Selected extract.
————

There are also five elements of the plot (arthaprakṛti),[1] which the theory not very accurately parallels with the five stages of the action. The first is the germ (bīja), whence springs the action, as in the Ratnāvalī from Yaugandharāyaṇa's scheme to secure the princess for the king. The second, with change of metaphor, is the drop (bindu), which spreads out as oil on water; the course of the drama, which has seemed to be interrupted, is again set in activity; thus in the Ratnāvalī, when the festival of the god of love is over, the princess gives a decisive impulse to the motion of the drama by recognizing in him, whom she deemed the god himself, the king for whom she was destined as a bride. The other three elements are the episode, the incident, and the dénouement (kārya).

————

To do.
1. Can you reproduce, word for word, the stretch of the records from the line containing "genus: Persicaria" through the line containing "locality: In the State of Puebla, Matamoras"?
2. Could you carry on the passage about the five elements of the plot in drama, starting after its last sentence?

Given entries.
————

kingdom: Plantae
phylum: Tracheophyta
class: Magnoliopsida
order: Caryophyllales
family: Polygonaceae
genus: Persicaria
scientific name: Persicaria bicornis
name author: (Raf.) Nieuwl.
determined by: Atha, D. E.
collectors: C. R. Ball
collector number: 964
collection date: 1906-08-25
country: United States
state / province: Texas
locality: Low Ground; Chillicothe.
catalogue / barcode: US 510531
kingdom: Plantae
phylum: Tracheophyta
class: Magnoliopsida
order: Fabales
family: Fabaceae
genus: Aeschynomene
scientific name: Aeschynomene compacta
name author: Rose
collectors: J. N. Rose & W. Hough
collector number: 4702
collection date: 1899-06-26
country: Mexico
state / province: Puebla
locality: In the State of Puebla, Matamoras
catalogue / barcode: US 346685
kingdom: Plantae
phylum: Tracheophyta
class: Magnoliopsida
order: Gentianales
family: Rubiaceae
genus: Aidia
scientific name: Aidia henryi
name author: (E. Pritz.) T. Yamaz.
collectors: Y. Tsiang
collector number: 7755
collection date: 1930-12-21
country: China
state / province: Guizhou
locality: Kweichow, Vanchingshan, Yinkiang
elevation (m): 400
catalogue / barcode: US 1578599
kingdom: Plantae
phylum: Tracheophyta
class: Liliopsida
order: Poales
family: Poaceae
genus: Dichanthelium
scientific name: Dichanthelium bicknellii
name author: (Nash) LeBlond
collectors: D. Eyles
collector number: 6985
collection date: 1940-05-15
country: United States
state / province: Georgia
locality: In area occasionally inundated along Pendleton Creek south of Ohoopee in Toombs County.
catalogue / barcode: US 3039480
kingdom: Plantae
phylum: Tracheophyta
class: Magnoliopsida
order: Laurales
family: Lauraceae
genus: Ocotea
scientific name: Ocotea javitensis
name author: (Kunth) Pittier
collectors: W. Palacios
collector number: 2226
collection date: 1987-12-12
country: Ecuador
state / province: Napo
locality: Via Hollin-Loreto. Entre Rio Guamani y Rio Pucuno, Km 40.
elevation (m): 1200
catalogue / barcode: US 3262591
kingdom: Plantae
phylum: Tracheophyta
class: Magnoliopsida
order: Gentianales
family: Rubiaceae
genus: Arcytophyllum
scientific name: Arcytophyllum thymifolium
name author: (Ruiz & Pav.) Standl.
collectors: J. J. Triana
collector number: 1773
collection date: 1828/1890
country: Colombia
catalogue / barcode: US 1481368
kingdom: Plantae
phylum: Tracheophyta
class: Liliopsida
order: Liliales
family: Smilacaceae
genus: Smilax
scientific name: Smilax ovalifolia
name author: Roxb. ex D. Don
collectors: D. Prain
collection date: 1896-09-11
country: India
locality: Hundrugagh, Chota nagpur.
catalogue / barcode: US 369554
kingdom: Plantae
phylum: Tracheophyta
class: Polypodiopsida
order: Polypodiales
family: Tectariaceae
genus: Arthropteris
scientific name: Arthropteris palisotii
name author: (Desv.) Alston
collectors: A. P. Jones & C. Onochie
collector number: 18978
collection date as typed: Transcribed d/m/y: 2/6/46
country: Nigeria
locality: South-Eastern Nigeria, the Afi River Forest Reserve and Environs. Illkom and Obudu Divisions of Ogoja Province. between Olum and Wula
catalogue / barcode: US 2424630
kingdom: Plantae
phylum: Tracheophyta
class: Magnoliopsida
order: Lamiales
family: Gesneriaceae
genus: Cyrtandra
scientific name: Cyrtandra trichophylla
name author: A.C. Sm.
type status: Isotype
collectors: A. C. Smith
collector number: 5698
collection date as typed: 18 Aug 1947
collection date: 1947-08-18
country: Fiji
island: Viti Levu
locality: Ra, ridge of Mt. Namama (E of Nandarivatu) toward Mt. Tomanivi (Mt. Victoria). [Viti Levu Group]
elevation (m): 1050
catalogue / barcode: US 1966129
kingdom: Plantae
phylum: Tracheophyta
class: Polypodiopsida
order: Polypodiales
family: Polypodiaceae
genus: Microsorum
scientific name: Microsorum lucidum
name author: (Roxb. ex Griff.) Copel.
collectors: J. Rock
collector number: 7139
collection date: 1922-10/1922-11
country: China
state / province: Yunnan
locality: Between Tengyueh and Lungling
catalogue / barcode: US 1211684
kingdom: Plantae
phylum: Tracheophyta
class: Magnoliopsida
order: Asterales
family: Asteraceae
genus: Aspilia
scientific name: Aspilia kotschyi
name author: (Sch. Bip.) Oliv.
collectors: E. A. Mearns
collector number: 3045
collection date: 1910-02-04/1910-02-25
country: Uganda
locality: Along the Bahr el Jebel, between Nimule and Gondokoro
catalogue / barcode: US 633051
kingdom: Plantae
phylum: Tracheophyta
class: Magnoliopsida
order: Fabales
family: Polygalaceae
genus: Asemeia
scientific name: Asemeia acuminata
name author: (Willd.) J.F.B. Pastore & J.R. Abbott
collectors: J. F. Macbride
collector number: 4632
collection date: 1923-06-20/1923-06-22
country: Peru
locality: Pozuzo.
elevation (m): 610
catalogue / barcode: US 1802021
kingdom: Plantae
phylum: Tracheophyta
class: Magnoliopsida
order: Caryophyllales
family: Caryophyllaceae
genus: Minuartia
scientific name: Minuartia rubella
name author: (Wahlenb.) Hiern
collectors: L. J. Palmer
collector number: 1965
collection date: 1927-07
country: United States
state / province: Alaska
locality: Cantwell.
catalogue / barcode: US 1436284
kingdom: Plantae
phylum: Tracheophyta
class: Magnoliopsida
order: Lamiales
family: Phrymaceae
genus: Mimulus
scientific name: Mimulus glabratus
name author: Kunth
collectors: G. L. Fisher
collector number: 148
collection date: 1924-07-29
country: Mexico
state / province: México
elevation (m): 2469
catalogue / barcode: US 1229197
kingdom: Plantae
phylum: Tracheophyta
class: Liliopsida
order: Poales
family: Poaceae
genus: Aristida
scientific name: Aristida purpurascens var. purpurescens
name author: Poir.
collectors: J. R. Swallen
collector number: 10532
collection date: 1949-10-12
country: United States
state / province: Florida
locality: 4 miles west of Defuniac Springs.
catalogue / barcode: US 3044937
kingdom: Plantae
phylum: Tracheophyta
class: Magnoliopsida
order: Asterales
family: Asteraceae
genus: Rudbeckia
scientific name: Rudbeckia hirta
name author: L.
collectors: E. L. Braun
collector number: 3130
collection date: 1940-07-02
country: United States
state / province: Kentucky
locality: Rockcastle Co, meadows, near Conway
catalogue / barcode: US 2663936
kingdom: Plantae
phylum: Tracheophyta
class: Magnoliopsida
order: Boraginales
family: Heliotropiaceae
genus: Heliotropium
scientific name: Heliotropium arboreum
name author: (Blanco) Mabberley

————

Written answers.
1.
genus: Persicaria
scientific name: Persicaria bicornis
name author: (Raf.) Nieuwl.
determined by: Atha, D. E.
collectors: C. R. Ball
collector number: 964
collection date: 1906-08-25
country: United States
state / province: Texas
locality: Low Ground; Chillicothe.
catalogue / barcode: US 510531
kingdom: Plantae
phylum: Tracheophyta
class: Magnoliopsida
order: Fabales
family: Fabaceae
genus: Aeschynomene
scientific name: Aeschynomene compacta
name author: Rose
collectors: J. N. Rose & W. Hough
collector number: 4702
collection date: 1899-06-26
country: Mexico
state / province: Puebla
locality: In the State of Puebla, Matamoras

2.
Based on these parallel sets is a third division of the junctures[2] (sandhi), which carry each of the stages of the action to its natural close. They are the opening (mukha), progression (pratimukha),

  1. N. xix. 19-21; DR. i. 16 f.; SD. 317-19. The parallelism is faulty: neither episode nor incident is necessary nor corresponds to Prāptyāçā and Niyatāpti nor Garbha and Vimarça; Dhanika, DR. i. 33, admits this in effect; there is no episode in Ratnāvalī, III. Cf. R. iii. 22.
  2. N. xix. 16, 35 ff.; DR. i. 22 ff.; SD. 330 ff. Hali (DR., p. 11 n.) suggests nibarhaṇa as correct (N. xix. 36), wrongly. Cf. R. iii. 26-74. The precise parallelism of the Sandhis and Avasthās in the Bālarāmāyaṇa is given in R. iii. 23-5.